元来食物の味といふものはこれは他の感覚と同じく対象よりはその感官自身の精粗によるものでありまして、精粗といふよりは善悪によるものでありまして、よい感官はよいものを感じ悪い感官はいゝものも悪く感ずるのであります。同じ水を呑んでも徳のある人とない人では大へんにちがって感じます。パンと塩と水とをたべてゐる修道院の聖者たちにはパンの中の糊精や蛋白質控訴単糖類脂肪などみな微妙な味覚となって感ぜられるのであります。もしパンがライ麦のならばライ麦のいゝ所を感じて喜びます。これらは感官が静寂になってゐるからです。(〔宮沢賢治〕「ビヂテリアン大祭」『〔宮沢賢治〕全集6』〔ちくま文庫〕81頁)

 パンを例にあげながら賢治がここで語ろうとしているのは、簡素な主食や菜食によって、味わう人間の感官器官のほうが高められてゆくという真理についてです。もともと味とはかならずしも食物の方にすべて具わっているのではなく、それを食す者の「感官」(=感覚器官)の繊細さによって生み出される。しかもそのときの「感官」とは生理的な感覚だけではなく、善悪をめぐる倫理的な感覚さえ含む……。「主食」というものが思想を生み出しうるとすれば、それはまさにこのような舌=感官の繊細な感覚的エシックスを私たちが発見したときなのです。
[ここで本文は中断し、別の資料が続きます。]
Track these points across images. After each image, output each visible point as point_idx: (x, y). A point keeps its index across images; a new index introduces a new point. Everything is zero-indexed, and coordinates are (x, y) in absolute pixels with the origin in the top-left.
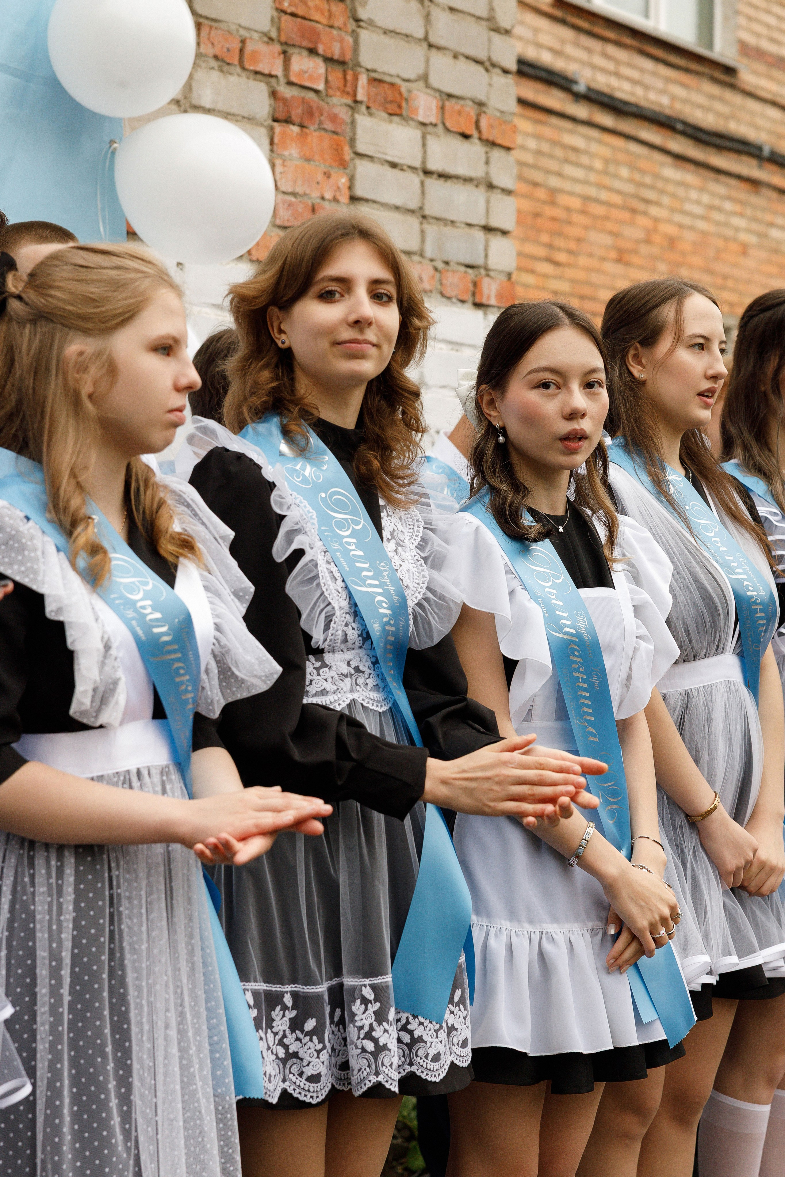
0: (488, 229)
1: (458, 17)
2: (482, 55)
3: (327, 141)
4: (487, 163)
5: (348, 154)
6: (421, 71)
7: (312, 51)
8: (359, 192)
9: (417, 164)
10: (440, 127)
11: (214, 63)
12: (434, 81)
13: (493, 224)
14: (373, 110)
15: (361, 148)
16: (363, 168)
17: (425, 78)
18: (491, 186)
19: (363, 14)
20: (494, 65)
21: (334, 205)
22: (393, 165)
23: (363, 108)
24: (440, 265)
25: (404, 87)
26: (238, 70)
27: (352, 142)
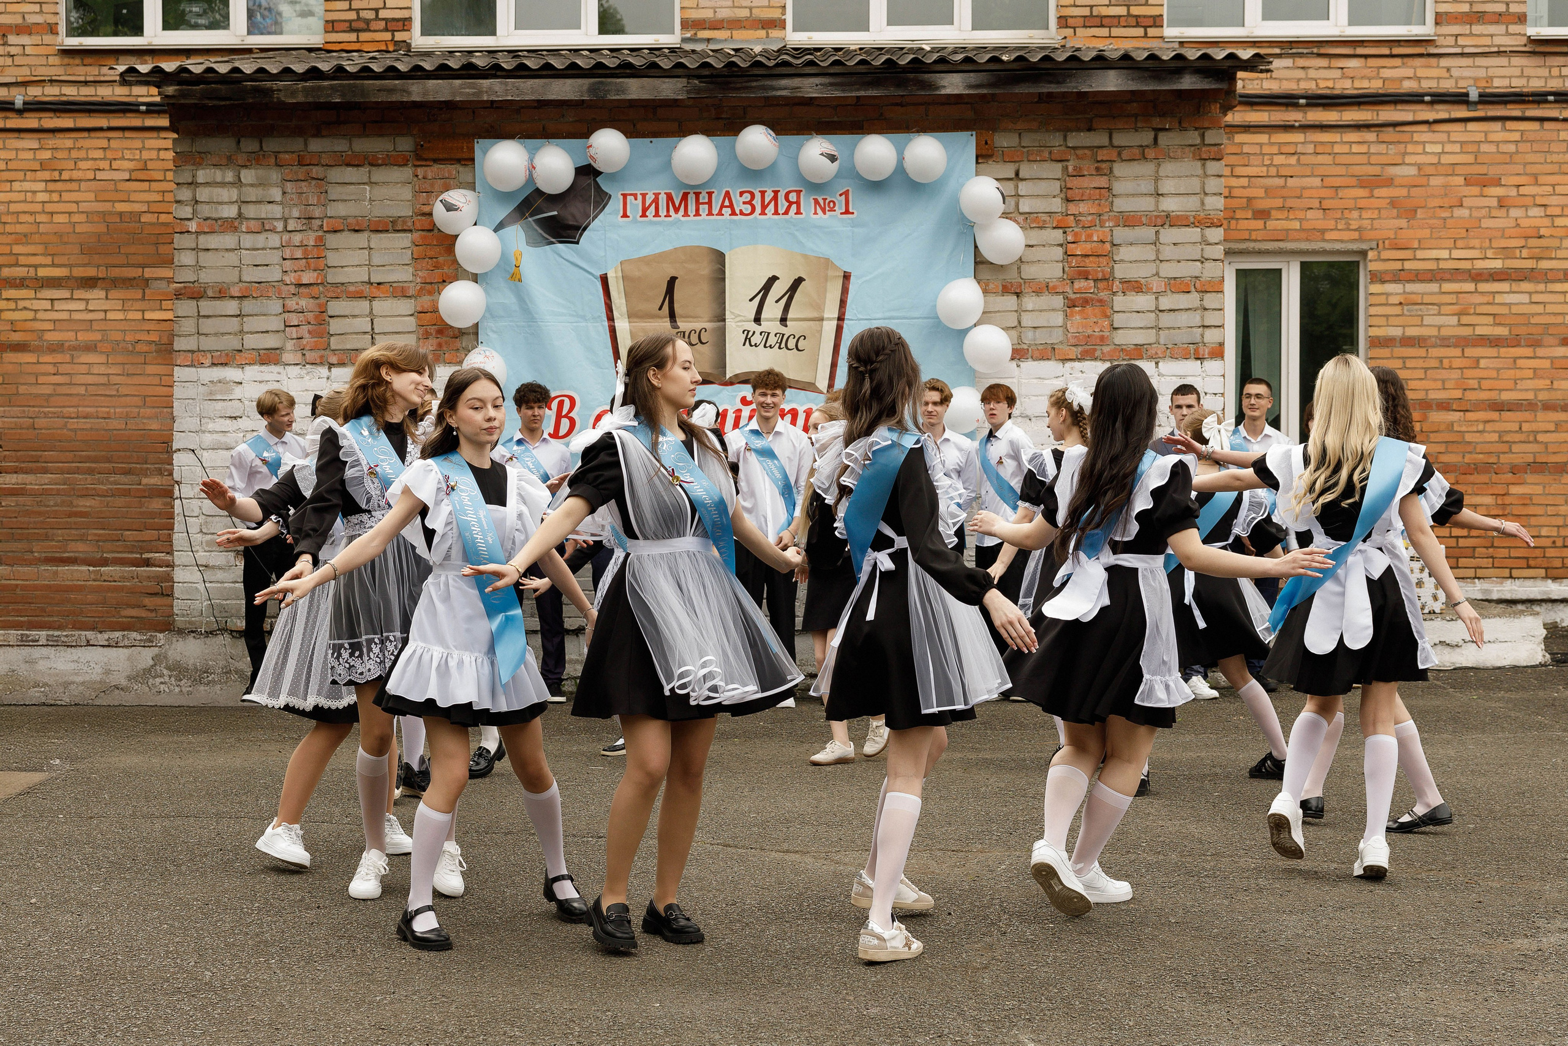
0: (1204, 326)
1: (1180, 246)
2: (1198, 257)
3: (1097, 310)
4: (1202, 300)
5: (1109, 312)
6: (1155, 272)
7: (1087, 279)
8: (1115, 326)
9: (1154, 309)
10: (1169, 292)
11: (1034, 294)
12: (1161, 275)
13: (1206, 324)
14: (1127, 293)
15: (1116, 309)
16: (1116, 317)
17: (1157, 274)
18: (1205, 309)
19: (1116, 258)
20: (1207, 259)
21: (1101, 333)
22: (1138, 312)
23: (1120, 293)
24: (1169, 346)
25: (1143, 281)
26: (1047, 293)
27: (1112, 308)
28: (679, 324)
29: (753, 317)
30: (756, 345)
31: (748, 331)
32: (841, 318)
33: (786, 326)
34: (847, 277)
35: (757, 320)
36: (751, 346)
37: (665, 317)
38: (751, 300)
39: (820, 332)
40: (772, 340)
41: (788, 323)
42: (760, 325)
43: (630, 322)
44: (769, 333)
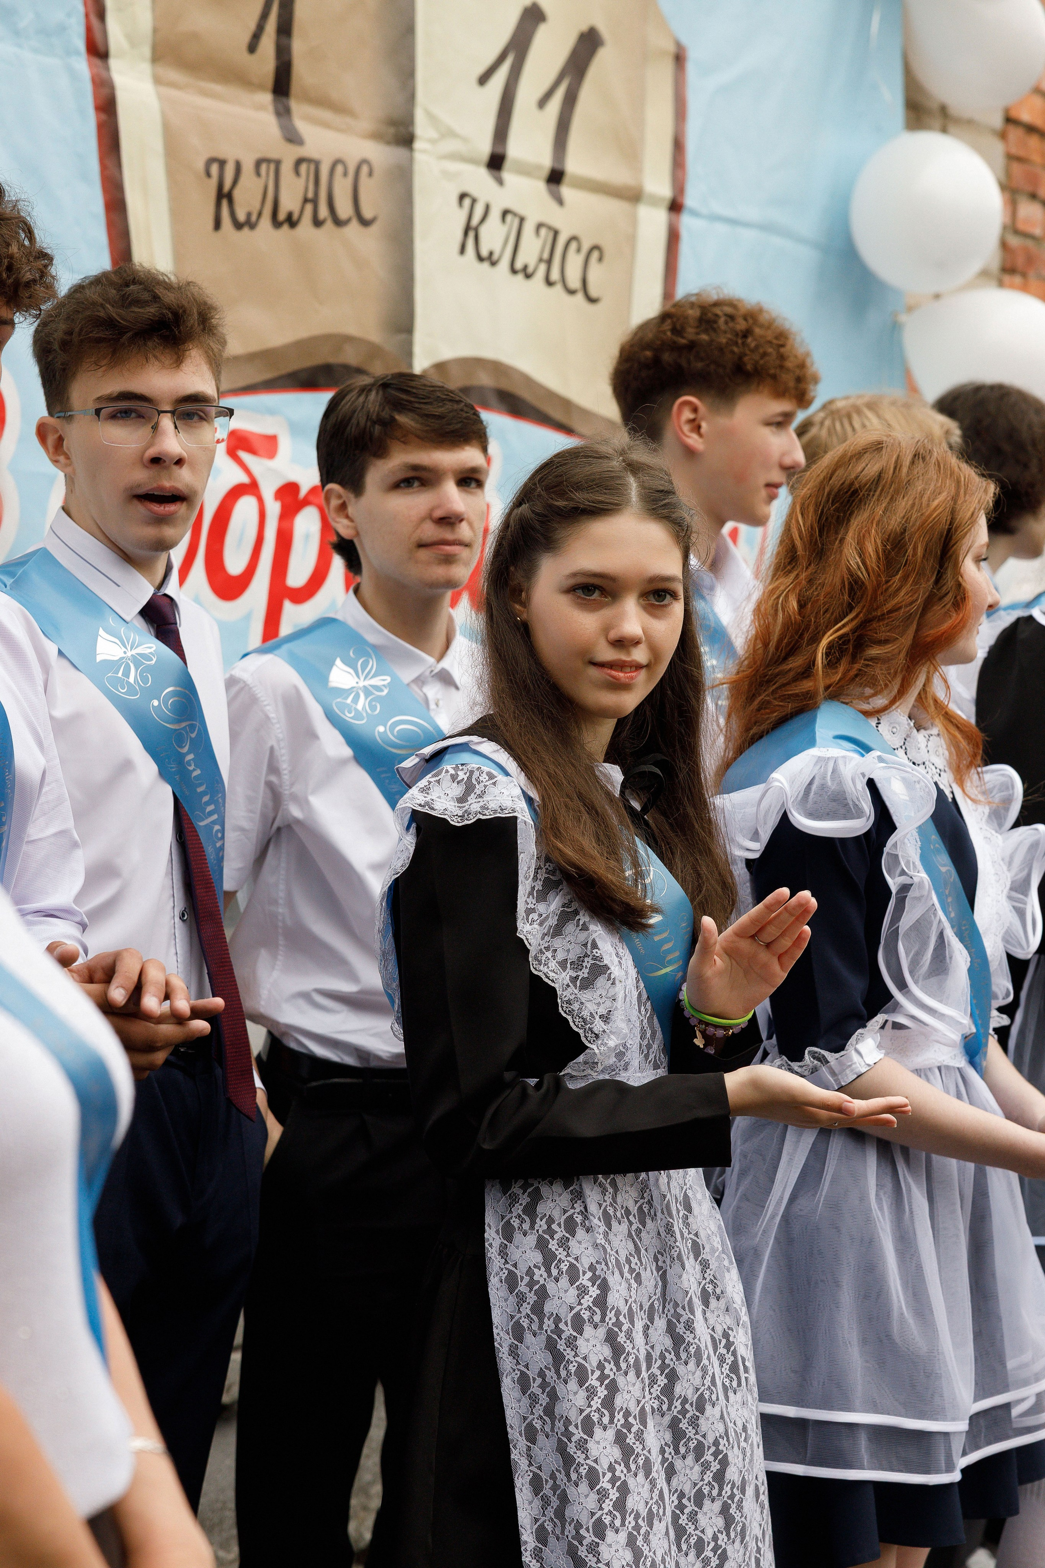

私たちの「感官が静寂になってゐる」とき、すなわち感官が慎ましく微細にはたらいているときにこそ、パンのなかに隠れた小麦やライ麦の味の美質(=「いゝ所」)を私たちは慈しむことができるのです。(今福龍太『宮沢賢治 デクノボーの叡知』新潮社〔新潮選書〕/2019年/p.210-211)

 

何を酌み取ることができるのか。見る者の「『感官』(=感覚器官)の繊細さ」こそが問われている。